The Union of Sardinians – Nationalist Project (Unione dei Sardi – Progetto Nazionalitario, UDS–PN) is a regionalist Christian-democratic political party in Sardinia. Its leader is Mario Floris, a former Christian Democrat who was President of the Region from 1999 to 2001.

History
The Sardinian Democratic Union was founded in 1998 as Sardinian section of Democratic Union for the Republic of Francesco Cossiga, a Sardinian who had been Prime Minister and President of Italy. In the 1999 regional election Floris won 6.2% as candidate for president, while the party won 4.1% and three regional councillors.

In the 2004 regional election the UDS, which had been re-established taking the current name, won 3.9% of the vote and two regional councillors. After that, the party became a stable regional ally of The People of Freedom (PdL). In the 2009 regional election, in coalition with the centre-right, the UDS won 3.5% of the vote and got two regional councillors elected (Floris and a member of the New Italian Socialist Party). In the 2010 provincial elections the party was strongest in the Province of Cagliari, where it won 3.8% of the vote.

══════════

Can you write out the passage on the Union of Sardinians word for word, from "In the 2004" to "of the vote."?

__Excerpted data__:
══════════

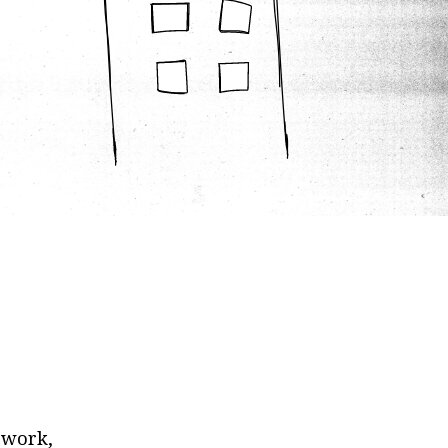
ework,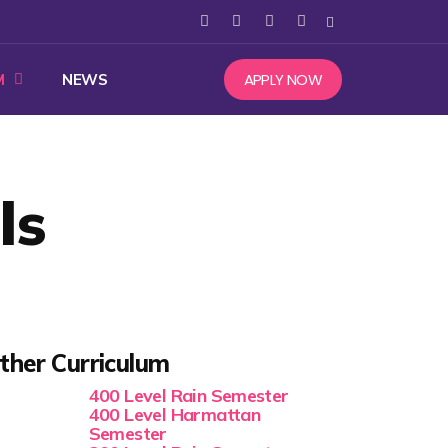
APPLY NOW
M
NEWS
ls
ther Curriculum
400 Level Rain Semester
400 Level Harmattan
Semester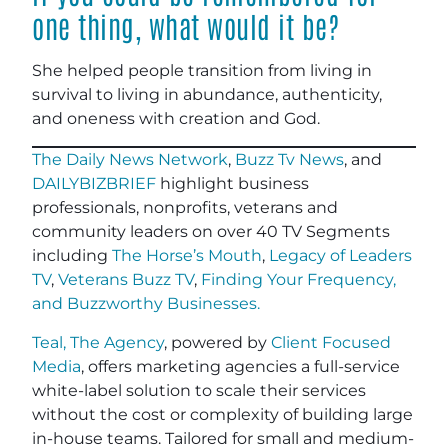
one thing, what would it be?
She helped people transition from living in
survival to living in abundance, authenticity,
and oneness with creation and God
.
The Daily News Network
,
Buzz Tv News
, and
DAILYBIZBRIEF
highlight business
professionals, nonprofits, veterans and
community leaders on over 40 TV Segments
including
The Horse’s Mouth
,
Legacy of Leaders
TV
,
Veterans Buzz TV
,
Finding Your Frequency,
and
Buzzworthy Businesses
.
Teal, The Agency
, powered by
Client Focused
Media
, offers marketing agencies a full-service
white-label solution to scale their services
without the cost or complexity of building large
in-house teams. Tailored for small and medium-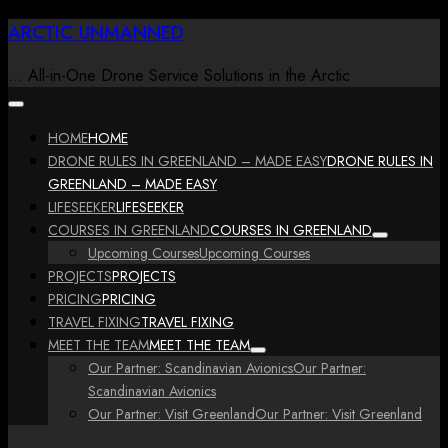
Skip
ARCTIC UNMANNED
to
content
… All-in-One Drone Service Solutions in the Arctic
HOME
HOME
DRONE RULES IN GREENLAND – MADE EASY
DRONE RULES IN
GREENLAND – MADE EASY
LIFESEEKER
LIFESEEKER
COURSES IN GREENLAND
COURSES IN GREENLAND
Upcoming Courses
Upcoming Courses
PROJECTS
PROJECTS
PRICING
PRICING
TRAVEL FIXING
TRAVEL FIXING
MEET THE TEAM
MEET THE TEAM
Our Partner: Scandinavian Avionics
Our Partner:
Scandinavian Avionics
Our Partner: Visit Greenland
Our Partner: Visit Greenland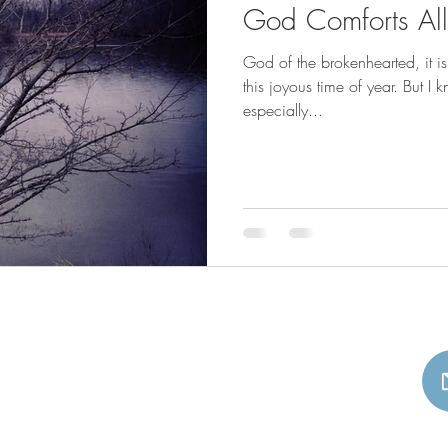
God Comforts A
God of the brokenhearted, it i
this joyous time of year. But I 
especially...
Beth A Richardson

══════════

__Answer to this problem__:
In the 2004 regional election the UDS, which had been re-established taking the current name, won 3.9% of the vote and two regional councillors. After that, the party became a stable regional ally of The People of Freedom (PdL). In the 2009 regional election, in coalition with the centre-right, the UDS won 3.5% of the vote and got two regional councillors elected (Floris and a member of the New Italian Socialist Party). In the 2010 provincial elections the party was strongest in the Province of Cagliari, where it won 3.8% of the vote.